He is the kind of person who would have been homeless were it not for a government program. Many people assume the problems associated with homelessness (e.g. crime) will go away if you give people free housing and other social support.
Andre is evidence that simply giving people what they need is not enough to stop criminal behavior.
> Andre is evidence that simply giving people what they need is not enough to stop criminal behavior.
But who is to know what Andre's life would have been like if he had been given what he needed when he was 14? You can't expect someone to spend some of their most formative years on the street and then bounce back just because they suddenly have a roof over their head.
Providing housing certainly is not always sufficient to solve everyone's problems. Plenty of people who've never been homeless commit crimes, develop drug habbits and find other ways to destroy their lives.
Housing is however, necessary, if you want to have any luck helping people. Fixing economic, psychological, substance, or emotional problems becomes many times harder. When people are desperate and are treated liked outcasts regularly, deterring criminal behavior also becomes several times harder.
So yes, housing does not fix everything. It is however a necessary first step in any plan to deal with the homelessness and its comorbidities. Any approach that doesn't start with housing is doomed to fail.
By "the kind of person who would have been homeless were it not for a government program" you mean someone who chose their parents badly and was homeless at 14, a literal child?
I think they literally mean “they receive government assistance that allows them to have a roof over their head”. Where does the part about “choosing parents” even come from?
The comment you were replying to wasn’t making any sort of a judgement, what they said was straight up just factually describing the current situation. They weren’t blaming Andre for becoming homeless. They were using him as an illustration that just giving free housing isn’t some magic pill that will solve everything, and the effective solutions need to be more comprehensive than that.
"Choosing parents" is mocking a frequently-held attitude that when people do bad things, it's 100% of the time 100% their own fault and nobody else ever had anything to do with it. "Andre steals stuff because he makes bad choices. If he'd just stop making bad choices, he wouldn't be in trouble so much. It's all his fault."

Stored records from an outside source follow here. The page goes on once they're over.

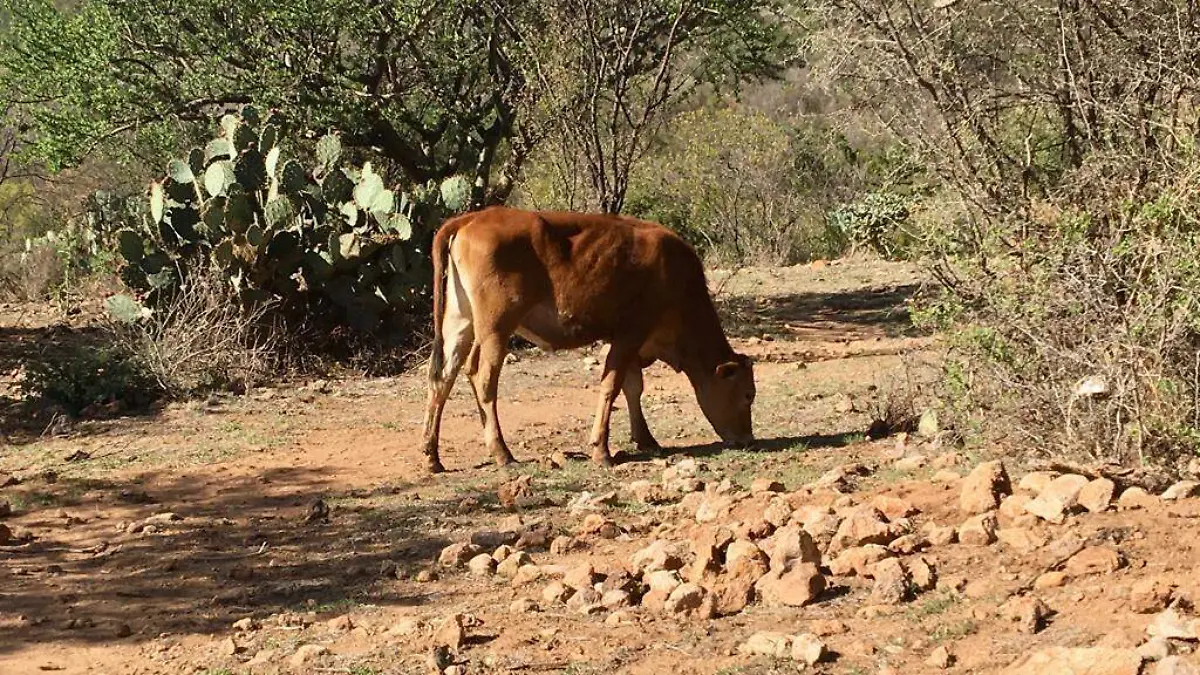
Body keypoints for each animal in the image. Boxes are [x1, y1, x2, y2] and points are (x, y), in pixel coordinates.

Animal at [420, 206, 748, 473]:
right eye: (746, 396)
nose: (747, 439)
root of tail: (473, 217)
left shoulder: (628, 342)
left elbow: (633, 387)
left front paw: (646, 439)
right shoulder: (630, 333)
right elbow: (612, 386)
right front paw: (601, 450)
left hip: (460, 323)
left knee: (443, 377)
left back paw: (432, 456)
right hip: (496, 328)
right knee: (483, 378)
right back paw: (502, 453)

The reality is that people often do make reasonably good decisions from the set of decisions available to them - and that set is often quite bad. Andre's only source of income is selling stolen goods. If he'd stop doing that, wouldn't it be worse for him because he'd have no income? People will say "he should just get a job" but have you tried getting a job? Like, ever? It's far from trivial, especially if you have a criminal record! So, given the choice between A (easy and effective) or B (difficult and probably ineffective) or C (having no money) the best decision is obvious. Choosing A is a good decision. And if we don't want Andre to choose A, we need to give him a better option.
Oftentimes it starts with growing up:
> Andre said he has struggled with homelessness on and off since he was 14. That’s when he started selling at 3rd and Pine. He’s been there almost everyday since. He’s 30 now.
If Andre had a computer at 14 he could be commenting on Hacker News today. Or with other factors he could be an athlete, an artist, an entrepreneur, idk, anything. But he got started on the "petty crime to pay bills" path and that constrained his options from then on.
When we combine this known fact - that his crime begins with not having a stable childhood, which is largely determined by who you have as a parent and how your society treats them - with the attitude that "everything you do is your fault" - we come to the conclusion that it must be Andre's fault that his parents were poor and homeless, which is absurd.
And in this case, the takeaway of “See? Exactly as I would have argued before I read this story, government intervention just doesn’t work!” feels so myopic. Plenty of interventions do work, you just don’t see them on 3rd Avenue.
Andre is evidence that simply giving people what they need is not enough to stop criminal behavior.